From the blog

Painting with words

Canvas for thoughts

What is it that you do when you write a poem?

I like to think of poetry as a mental canvas. The words that I write are, to me, very much like strokes of paint: full of colour, capable of bringing up any number of images in a reader’s mind.

It’s a wonderful thing and a fascinating ability of language, that we’re able to pack meaning into words the way that we do. Of course this works two ways: packing meaning into words is an act of great violence on our thoughts.

I have always thought of words as rather tight shapes, and of the process of reducing what we think to them as a funnelling exercise. It’s often a case of finding the closest-fitting shape, and it hardly ever reflects the full cinemascope of what we think. 
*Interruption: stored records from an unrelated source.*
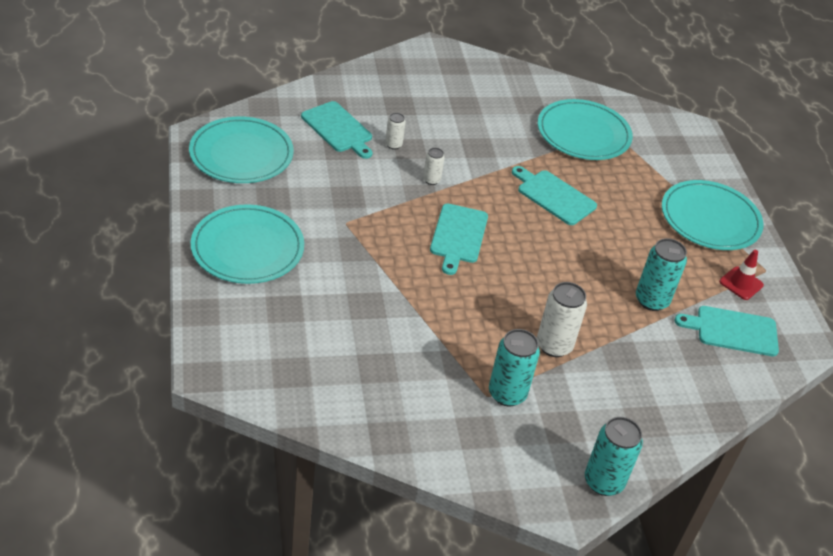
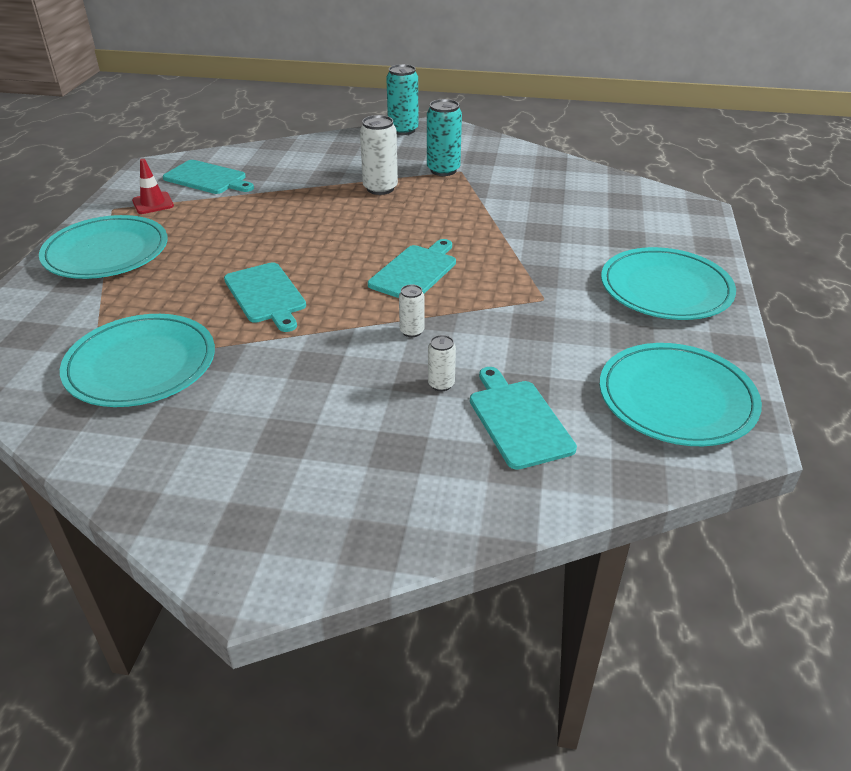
camera: 155 degrees left, 5 degrees down
turquoise can [636,238,687,311] -> none

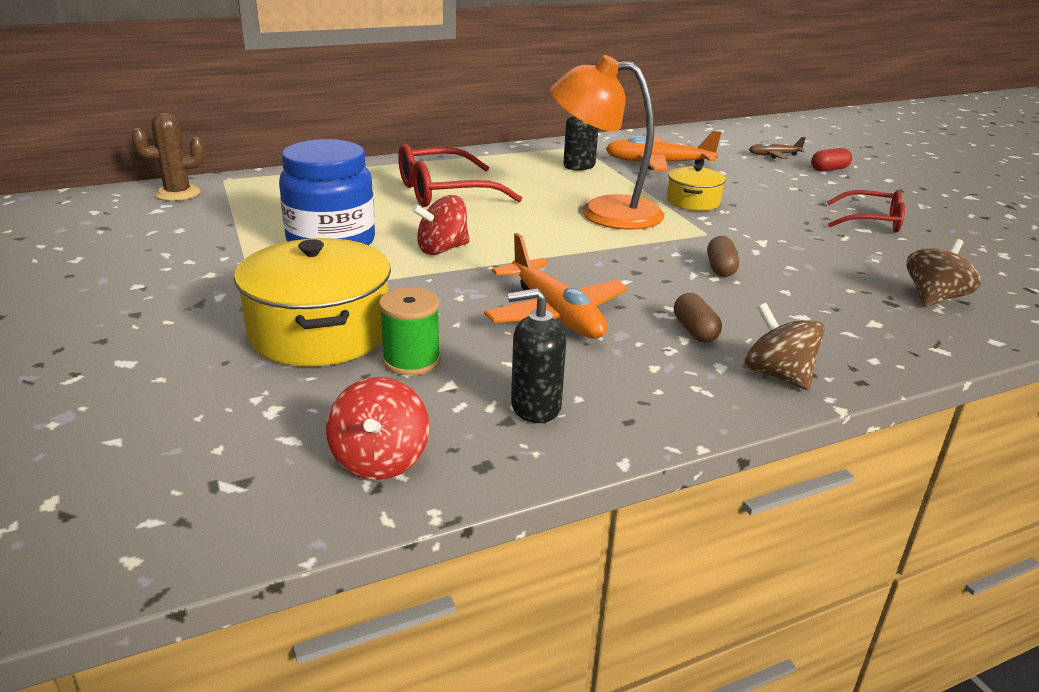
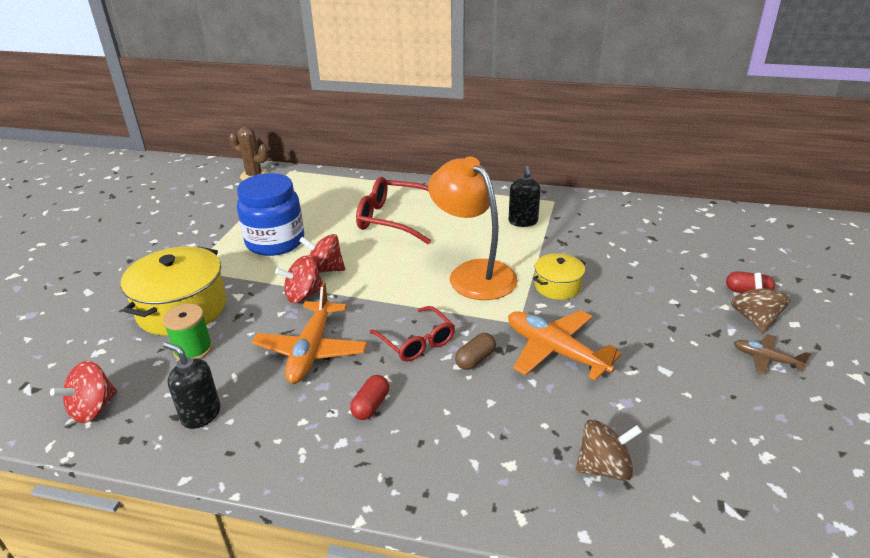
camera: 40 degrees right, 5 degrees up
orange plane [605,131,721,171] -> orange plane moved to [508,310,622,381]
brown capsule [674,293,722,343] -> red capsule [350,375,389,420]
brown spinning top [745,303,825,390] -> brown spinning top moved to [731,273,791,333]
brown plane [749,137,806,159] -> brown plane moved to [734,334,811,375]
red glasses [827,190,905,232] -> red glasses moved to [369,306,455,362]
none -> red spinning top [275,256,323,303]

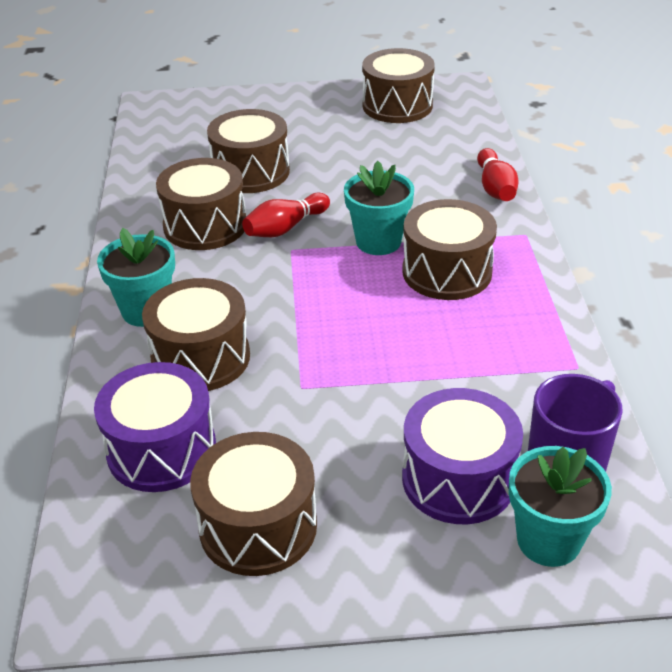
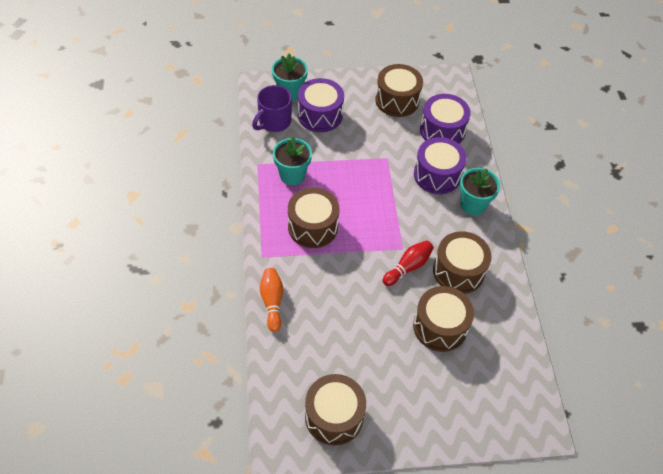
camera: 175 degrees right, 15 degrees up
brown drum [142,278,250,391] -> purple drum [414,137,467,194]
turquoise flower pot [344,161,414,255] -> turquoise flower pot moved to [273,136,312,185]
red bowling pin [477,148,519,201] -> orange bowling pin [260,268,283,332]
What I think with a word is different to what you think with a word.

I say table and you might think a coffee table or a dining table or a thin little wire thing that now sells for $100 a pop in a shop in LA with half-finished walls and only pastel furniture.

I find cave paintings intensely more evocative.

What a terrible waste of human consciousness for so very awfully long, trying to come up with little boxes and syntactic and grammatical structures to try and fit the cosmos of our thoughts and emotions into, and it turns out we may as well just go back to cave painting.

And yet, bit by bit, I find that I can make up an image that maybe you’ll read as I read, and bring up similar sensations or emotions for you as it does for me.

What’s more incredible than that, painting with words?

Music and colour

Music is a big part of my life. I think this might be true for most people. We share a very particular connection to music: it affects our mood, how we perceive the world around us, and it has the capacity, for many of us, to conjure up deep emotional and inner worlds.

An interesting thing about music is that all that depth of emotion and colour doesn’t come from the notes that are played as such, but rather from the relationship between them. The tension between the notes and chords is what gives them their colour.

// cue blue note jokes //

Isn’t it amazing how well music and poetry go together? I’d say they work the same way: it’s not the specific words I use but all of them together that work up the colour, the tone of a poem, the feeling it leaves in your mouth.

 

You see a painting all at once – but do you really?

 

Bit by bit, you put together a poem and you like the way it feels when you read it.

I find this is quite a lot like painting.